AgentOps isn’t about shipping an agent faster. It’s about ensuring the agent remains:
- correct
- safe
- reliable
- auditable
…as it evolves.
My AgentOps Evaluation Stack
Once I accepted that evaluating conversations wasn’t enough, I needed a way to evaluate agent intelligence — deterministically, repeatedly, and before anything reached production. That meant working bottom‑up.
To move from agent demos to AgentOps, I needed an architecture that made responsibilities explicit:
- what decides
- what evaluates
- what orchestrates
- what enforces correctness
Here’s the structure I ended up with:

1. agents/ — Where Decisions Live
The agents/expense_agent.py file represents the decision-making core.
This agent does one thing only:
- take user input
- extract structured details
- apply policy
- return a structured decision
{
"decision": "Approve | Reject",
"reason": "…",
"amount": 5000,
"expense_type": "travel"
}You cannot evaluate intelligence if the agent output itself isn’t deterministic and structured.
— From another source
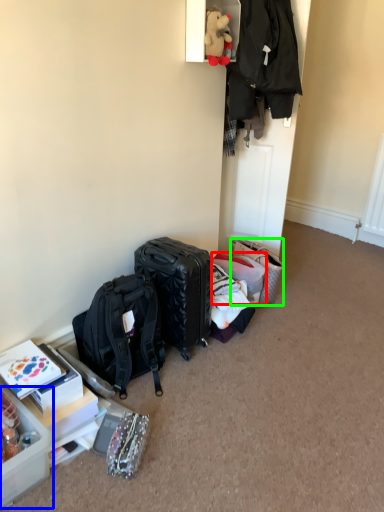
Question: Based on their relative distances, which object is farther from suitcase (highlighted by a red box)? Choose from box (highlighted by a blue box) and handbag (highlighted by a green box).

Choices:
 (A) box
 (B) handbag

Answer: (A)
By isolating the agent here:
- it can be reused by Copilot, Foundry agents, or backend services
- it can be evaluated independently
- it can’t “hide” behind conversational phrasing
2. tools/ — Policies and Formatting, Explicitly Separated
The tools/ folder holds logic that supports the agent but should never be mixed with orchestration.
policy_checker.py
This file contains pure policy logic: amount thresholds, luxury constraints and deterministic rules, This allowed me to answer a key evaluation question later - Did the agent fail because the policy was wrong or because reasoning was wrong? Without this separation, failures are impossible to diagnose.
formatter.py
Formatting was isolated deliberately. By treating formatting as a tool:
- prevented evaluation noise from phrasing changes
- ensured LLM judges saw consistent input
- avoided “false regressions”
3. evals/ — The Heart of AgentOps
This folder is where the AgentOps mindset lives.
test_cases.json
It’s a dataset which contains:
- standard cases
- edge cases
- ambiguous phrasing
- adversarial input
- noisy real‑world language
This dataset evolved over time and whenever I added new scenarios, regressions surfaced immediately.
native_evaluator.py
This file introduces LLM‑as‑a‑Judge, powered by Azure AI Foundry models. Important design choice:
- the judge evaluates reasoning quality
- it returns structured JSON
- it never overrides deterministic correctness
run_evals.py
This file ties everything together. For each test case, it:
- Runs the agent
- Applies deterministic correctness checks
- Invokes the Foundry‑backed LLM judge
- Classifies failure types
- Aggregates accuracy
- Generates an HTML report
- Exits with a CI‑friendly status code
This is where I stopped trusting outputs and started trusting signals.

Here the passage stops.